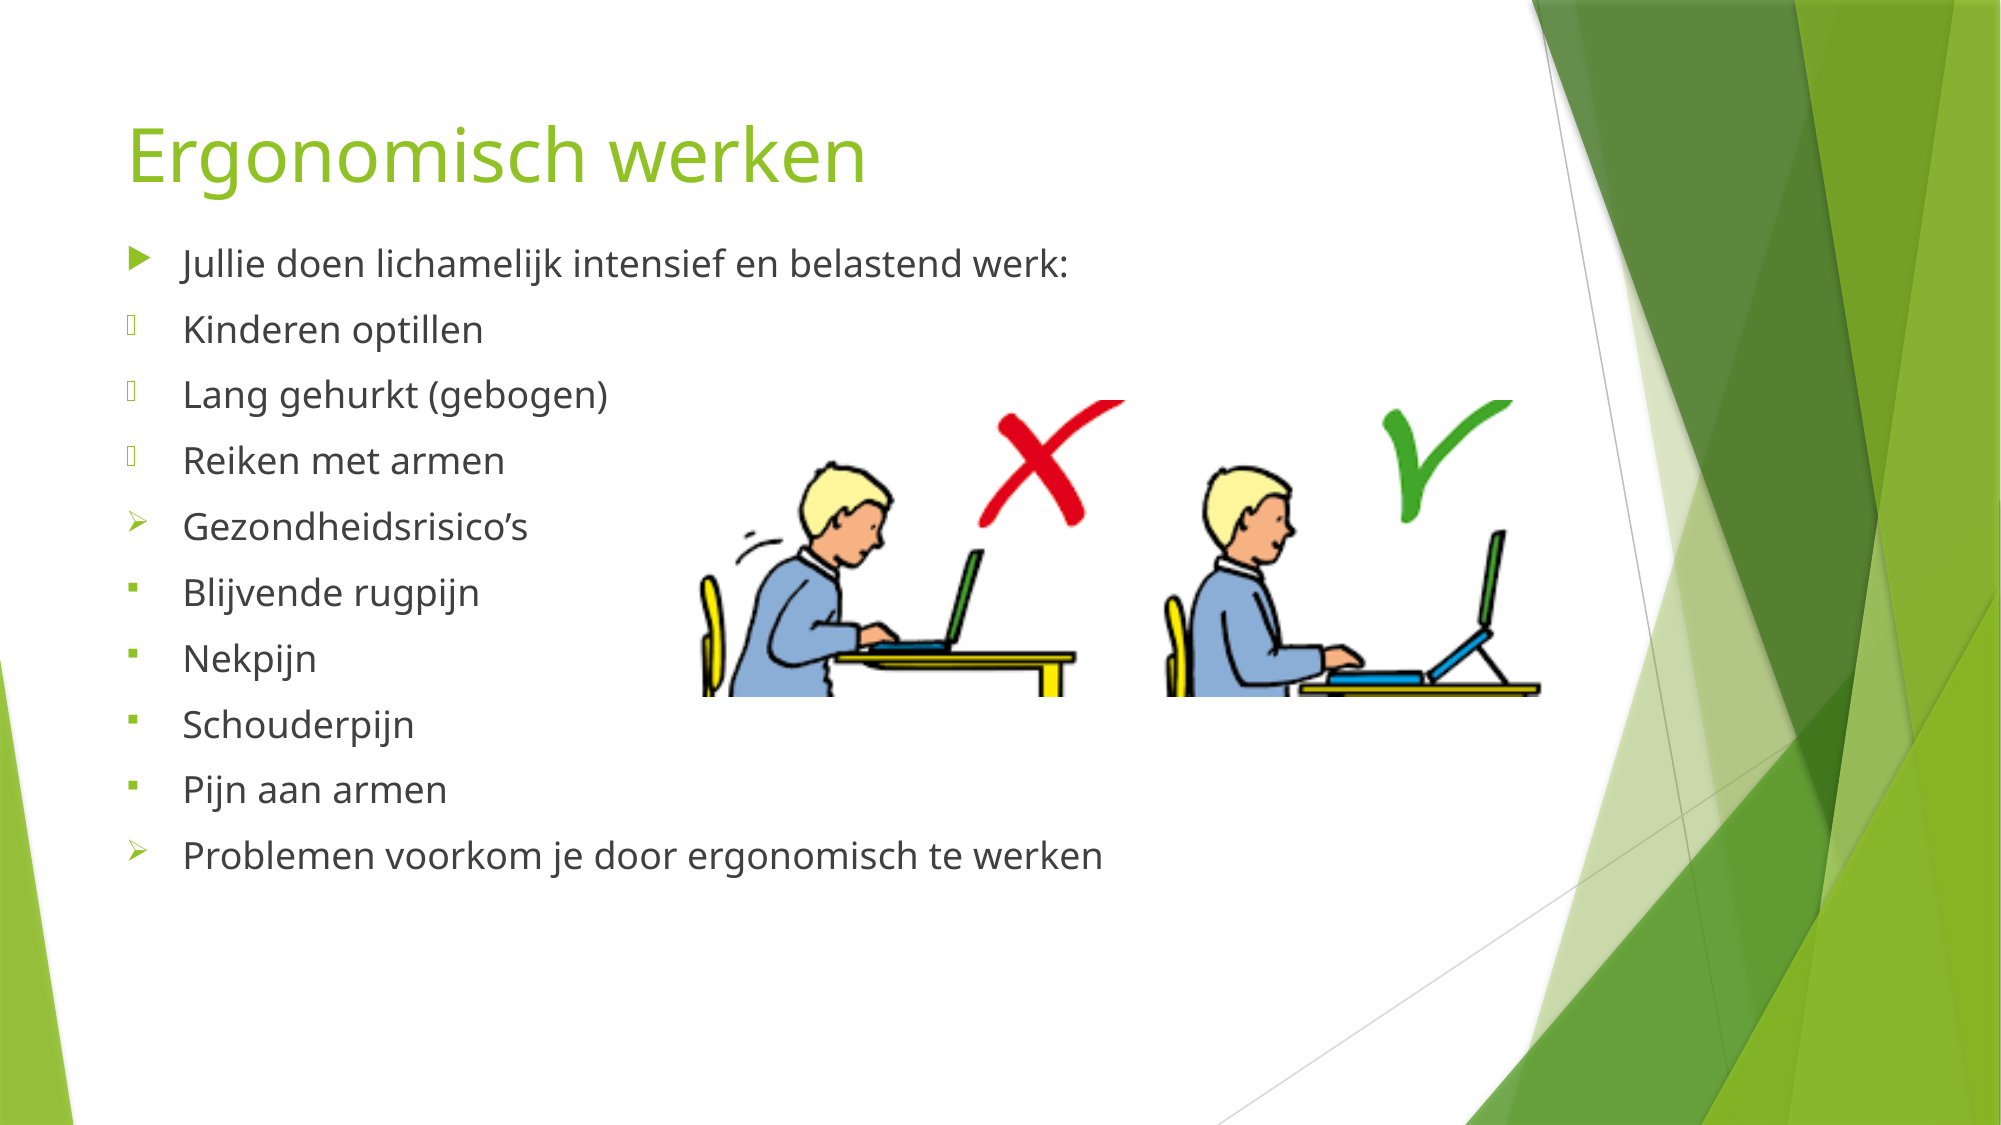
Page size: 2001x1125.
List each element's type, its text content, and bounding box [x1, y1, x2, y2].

list Jullie doen lichamelijk intensief en belastend werk: Kinderen optillen Lang gehurkt (gebogen) Reiken met armen Gezondheidsrisico’s Blijvende rugpijn Nekpijn Schouderpijn Pijn aan armen Problemen voorkom je door ergonomisch te werken [111, 232, 1522, 1125]
title Ergonomisch werken [111, 99, 1522, 232]
picture [636, 400, 1589, 697]
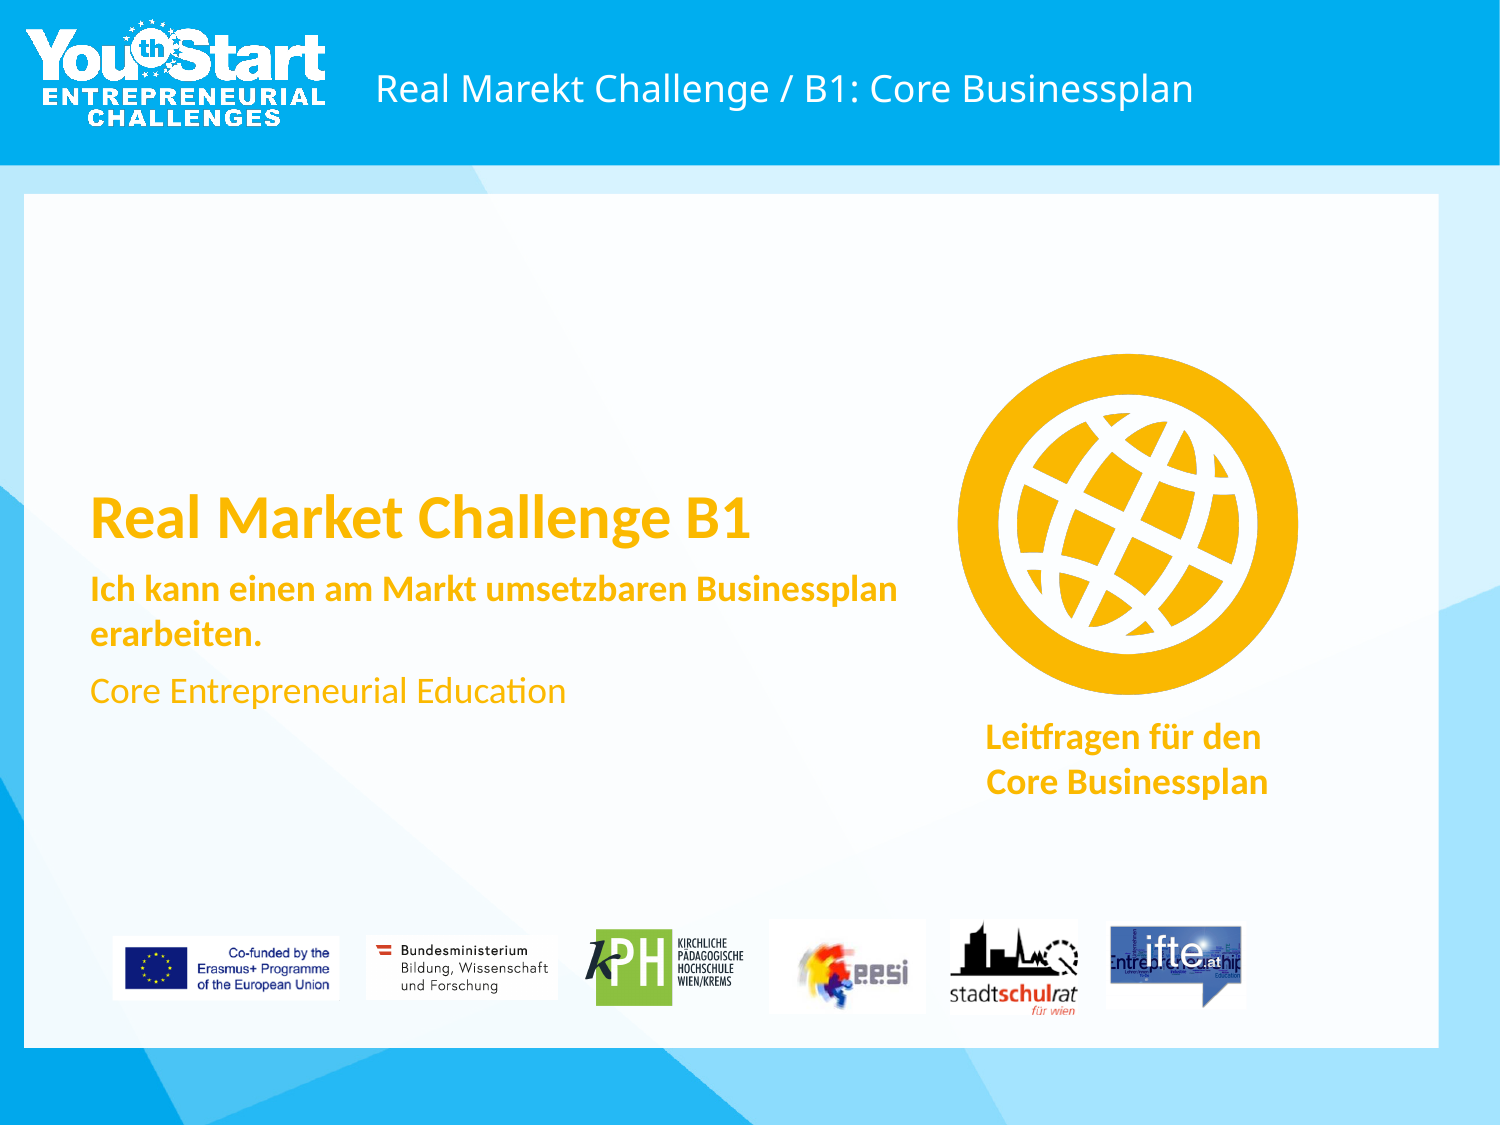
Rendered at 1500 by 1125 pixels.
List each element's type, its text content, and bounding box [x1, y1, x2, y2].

picture [44, 89, 57, 104]
picture [103, 46, 137, 80]
picture [222, 89, 234, 104]
text_box [22, 192, 1441, 1050]
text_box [111, 919, 1247, 1015]
text_box Real Market Challenge B1 Ich kann einen am Markt umsetzbaren Businessplan erarbeiten. Core Entrepreneurial Education [75, 300, 919, 887]
picture [211, 36, 270, 80]
picture [276, 36, 324, 80]
picture [200, 89, 214, 104]
picture [123, 89, 136, 104]
text_box Leitfragen für den Core Businessplan [820, 704, 1436, 810]
picture [240, 89, 255, 105]
picture [129, 110, 146, 126]
picture [64, 46, 100, 80]
picture [313, 89, 324, 104]
picture [292, 89, 307, 104]
picture [0, 168, 1500, 1125]
picture [89, 110, 103, 126]
picture [262, 89, 275, 104]
picture [247, 110, 260, 126]
picture [204, 110, 219, 126]
picture [266, 110, 279, 126]
picture [104, 89, 117, 104]
picture [142, 89, 155, 104]
picture [181, 89, 194, 104]
picture [83, 89, 98, 104]
picture [151, 110, 163, 126]
text_box Real Marekt Challenge / B1: Core Businessplan [0, 0, 1500, 168]
picture [161, 89, 175, 104]
picture [27, 30, 75, 79]
picture [186, 110, 199, 126]
picture [63, 89, 78, 104]
picture [901, 298, 1355, 753]
picture [226, 110, 241, 126]
picture [109, 110, 124, 126]
picture [132, 29, 210, 81]
picture [168, 110, 180, 126]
******
When you copy the records above, keep every word exact and leave out the pictures they contain.

Page size: 2001x1125.
List each element's type, its text content, and bounding box [x1, y1, x2, y2].

list Jullie doen lichamelijk intensief en belastend werk: Kinderen optillen Lang gehurkt (gebogen) Reiken met armen Gezondheidsrisico’s Blijvende rugpijn Nekpijn Schouderpijn Pijn aan armen Problemen voorkom je door ergonomisch te werken [111, 232, 1522, 1125]
title Ergonomisch werken [111, 99, 1522, 232]
picture [636, 400, 1589, 697]
Rendered at 1500 by 1125 pixels.
List each element's type, its text content, and bounding box [x1, y1, x2, y2].

picture [44, 89, 57, 104]
picture [103, 46, 137, 80]
picture [222, 89, 234, 104]
text_box [22, 192, 1441, 1050]
text_box [111, 919, 1247, 1015]
text_box Real Market Challenge B1 Ich kann einen am Markt umsetzbaren Businessplan erarbeiten. Core Entrepreneurial Education [75, 300, 919, 887]
picture [211, 36, 270, 80]
picture [276, 36, 324, 80]
picture [200, 89, 214, 104]
picture [123, 89, 136, 104]
text_box Leitfragen für den Core Businessplan [820, 704, 1436, 810]
picture [240, 89, 255, 105]
picture [129, 110, 146, 126]
picture [64, 46, 100, 80]
picture [313, 89, 324, 104]
picture [292, 89, 307, 104]
picture [0, 168, 1500, 1125]
picture [89, 110, 103, 126]
picture [262, 89, 275, 104]
picture [247, 110, 260, 126]
picture [204, 110, 219, 126]
picture [266, 110, 279, 126]
picture [104, 89, 117, 104]
picture [142, 89, 155, 104]
picture [181, 89, 194, 104]
picture [83, 89, 98, 104]
picture [151, 110, 163, 126]
text_box Real Marekt Challenge / B1: Core Businessplan [0, 0, 1500, 168]
picture [161, 89, 175, 104]
picture [27, 30, 75, 79]
picture [186, 110, 199, 126]
picture [63, 89, 78, 104]
picture [901, 298, 1355, 753]
picture [226, 110, 241, 126]
picture [109, 110, 124, 126]
picture [132, 29, 210, 81]
picture [168, 110, 180, 126]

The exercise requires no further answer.